The expected response is the full listing, retyped exactly, without its images.

Exercise data.
□ □ □

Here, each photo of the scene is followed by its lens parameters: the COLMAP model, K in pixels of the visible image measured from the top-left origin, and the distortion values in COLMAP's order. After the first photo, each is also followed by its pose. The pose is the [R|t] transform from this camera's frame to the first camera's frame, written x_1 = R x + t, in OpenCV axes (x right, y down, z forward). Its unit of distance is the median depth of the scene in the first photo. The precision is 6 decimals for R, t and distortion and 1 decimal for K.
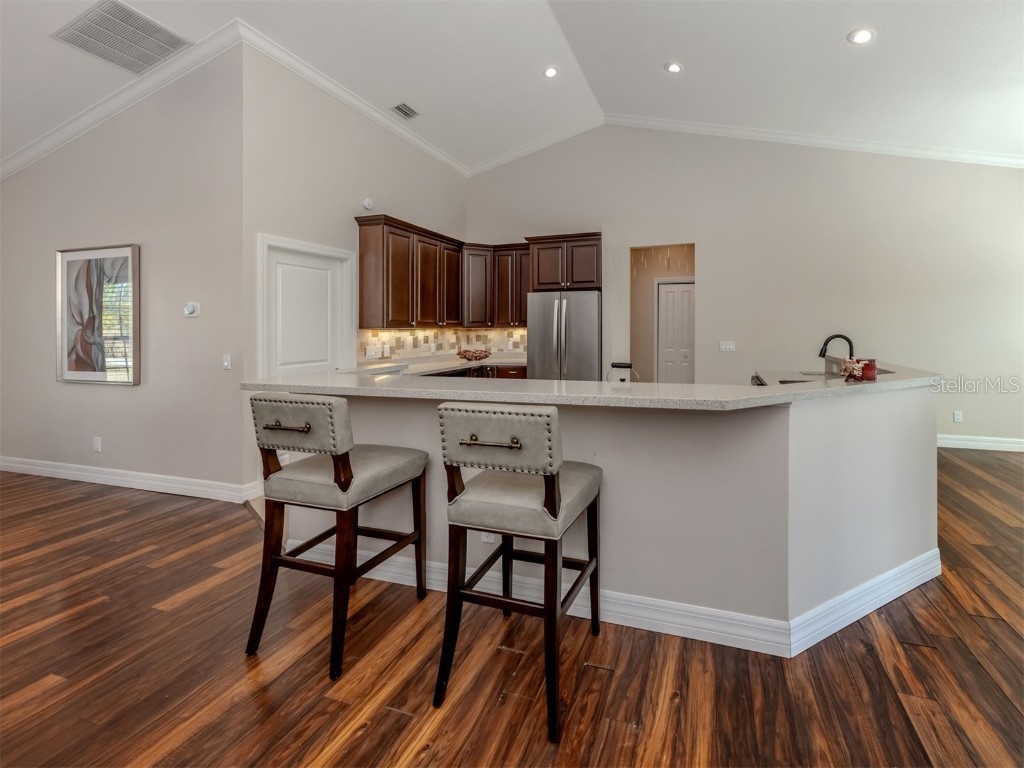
lens RADIAL K [[418.5, 0, 575.4], [0, 418.5, 330.9], [0, 0, 1]] dist [0.003535, -0.000674]
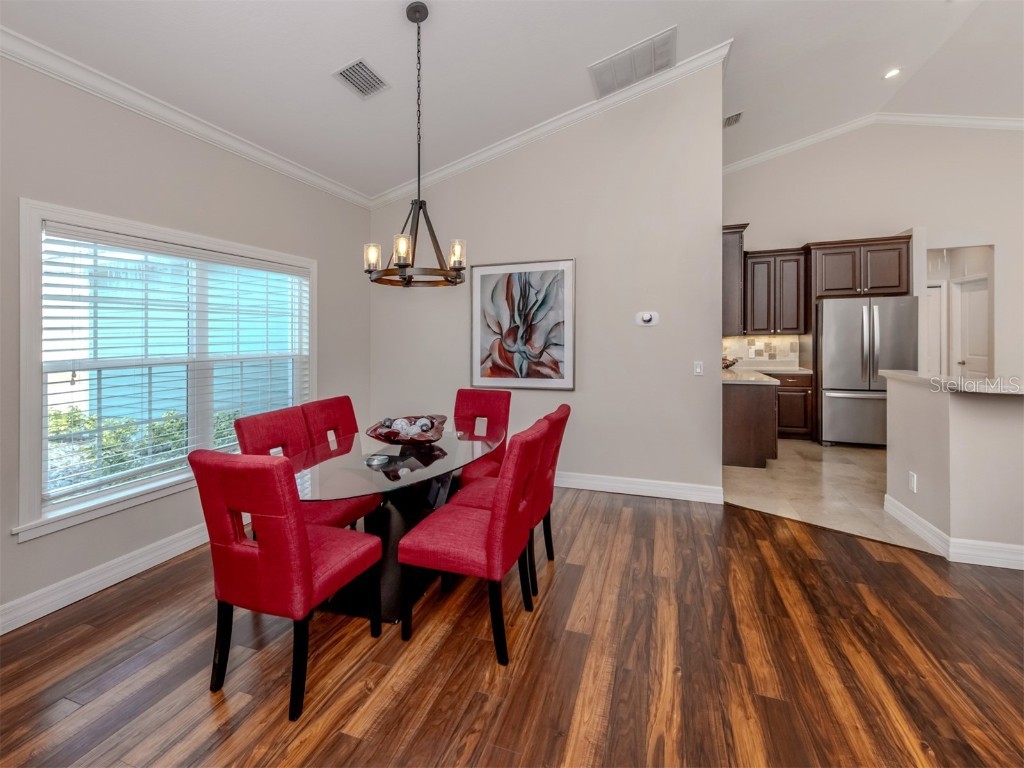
lens RADIAL K [[442.5, 0, 496.5], [0, 442.5, 337.5], [0, 0, 1]] dist [0.002486, 0.000187]
pose [[0.996609, -0.005524, -0.082103, -0.894420], [0.005197, 0.999978, -0.004191, -0.001528], [0.082125, 0.003750, 0.996615, -0.100977]]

□ □ □

Task response.
Here, each photo of the scene is followed by its lens parameters: the COLMAP model, K in pixels of the visible image measured from the top-left origin, and the distortion values in COLMAP's order. After the first photo, each is also followed by its pose. The pose is the [R|t] transform from this camera's frame to the first camera's frame, written x_1 = R x + t, in OpenCV axes (x right, y down, z forward). Its unit of distance is the median depth of the scene in the first photo. The precision is 6 decimals for R, t and distortion and 1 decimal for K.
lens RADIAL K [[418.5, 0, 575.4], [0, 418.5, 330.9], [0, 0, 1]] dist [0.003535, -0.000674]
lens RADIAL K [[442.5, 0, 496.5], [0, 442.5, 337.5], [0, 0, 1]] dist [0.002486, 0.000187]
pose [[0.996609, -0.005524, -0.082103, -0.894420], [0.005197, 0.999978, -0.004191, -0.001528], [0.082125, 0.003750, 0.996615, -0.100977]]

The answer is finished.